于蔓蔓才跟著趙麗麗走了。
毛毛把一個塑料袋交給易飛,“哥,這是你要的膏藥,中藥我讓后廚給熬上了,等好了我送上去。”
易飛昨天晚上就叮囑了毛毛。
早晨帶來膏藥和中藥。
陳樂寧的病還是需要中藥和膏藥輔助的。
陳樂寧說道:“麻煩妹妹了。”
他來了就聽蘇越說,這個小姑娘是和易飛在福利院一起長大的妹妹。
在易飛心中,和親妹妹沒兩樣。
是麗飛的小公主。
別看現在在酒店當領班,聽說易飛把文珺藥業的15%的股份給了她,還要投資幾千萬在省城給她開個豪華的會員制酒店。

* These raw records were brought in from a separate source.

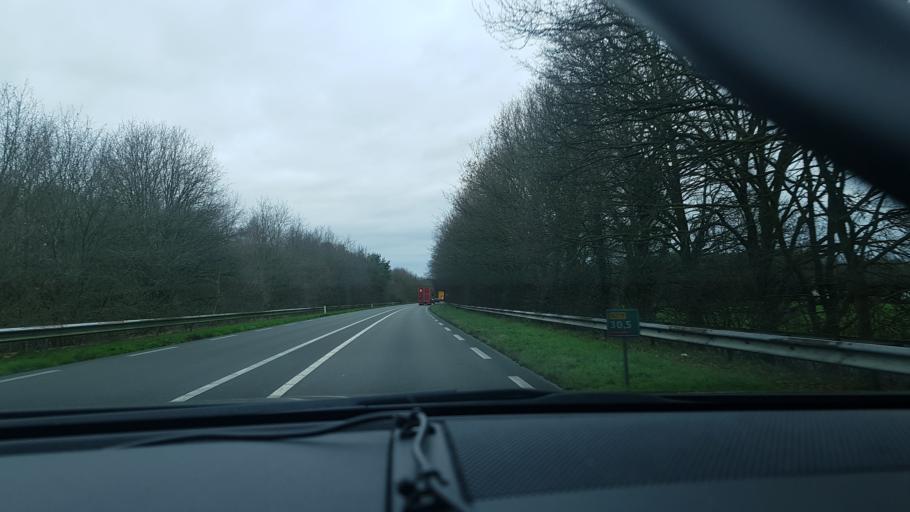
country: NL
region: North Brabant
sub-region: Gemeente Asten
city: Asten
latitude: 51.4288
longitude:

蘇越還說,文珺藥業是集藥品、醫療器械零焦和批發一身的,目標是分店布滿全國。
陳樂寧當然知道醫藥行業的利潤。
說不定這小姑娘將來比自己都要有錢的多。
易飛如此看重的人,他自然不會怠慢。
毛毛笑道:“樂寧哥客氣了,沒啥麻煩的。”
易飛接過塑料袋,拎起一個小包和陳樂寧、蘇越上了五樓。
來到陳樂寧房間。
易飛打開包,把銀針消了毒,“樂寧哥放心,這銀針都是消過毒的,絕對的安全。”
陳樂寧點頭。
他不是怕銀針不干凈。
是看著這長長的銀針有些害怕啊,“小易總,我還真的沒有針灸過,針灸會出血嗎?會疼嗎?”
這有的針都有二十多公分長了。
雖然很細,他還是有些緊張。
易飛笑道:“一般情況下不會出血,有時候會有一點痛,絕對在人的忍受范圍之內。”
他知道。
很多人其實挺怕針灸的。
蘇越大大咧咧的地說:“就這細針,能疼到哪去。”
陳樂寧又不是省油的燈。
急了也會操刀子砍人的,居然問疼不疼。
易飛說道:“蘇大哥,這次針灸估計得一個多小時,甚至時間更長,你要無聊了就看會電視,想看我如何針灸也可以。”
總有些人把自己所謂的技藝捂得嚴嚴實實的。
有哪個必要嗎?
蘇越沒有見過針灸,自然想看看,“放心吧,我就在旁邊看個稀奇,不出聲,不會打擾你。當然,如果可以的話。“
易家針灸術是不傳之秘,傳男不傳女。
易院長都不會,如果不適合看,自己也不強求,省得易飛為難。
易飛笑道:“蘇大哥愿意學,我教給你都沒問題。”
蘇越說道:“我還是算了,這玩意可我學不會。”
說實在的,拿酒瓶子砸人腦袋可以。
用針扎人,他不去手。
果然如易飛所說。
這次針灸差不多兩小時才結束。
易飛把一貼膏藥給他貼好了。
毛毛已經把熬好的藥送了來,陳樂寧喝了。
易飛說道:“樂寧哥,這幾天不能喝酒了,最好吃得也清淡點。”
一些中藥還是有些忌酒的。
當然,要喝也沒大問題,最多恢復的慢點。
陳樂寧滿口答應了。
別說這幾天不能喝酒。
只要能治好,就是以后都不能喝酒都沒關系。
和不喝酒相比,他這種毛病更折磨人。
蔓蔓對自己又一往情深,大學畢業后就跟著自己,讓他死的心都有了。
蘇越說道:“樂寧,怎么樣,有啥感覺沒有?”
陳樂寧說道:“貼膏藥的地方有點涼有點癢。”
蘇越說道:“誰問你貼膏藥的地方了。”
大老遠跑到臨東,又不是治他的腰。
他算是長見識了。
易飛治病和別的醫生太不一樣了。
陳樂寧是
這是什么治法。
如果不是對易飛有高的信任,他覺得這是在瞎搞。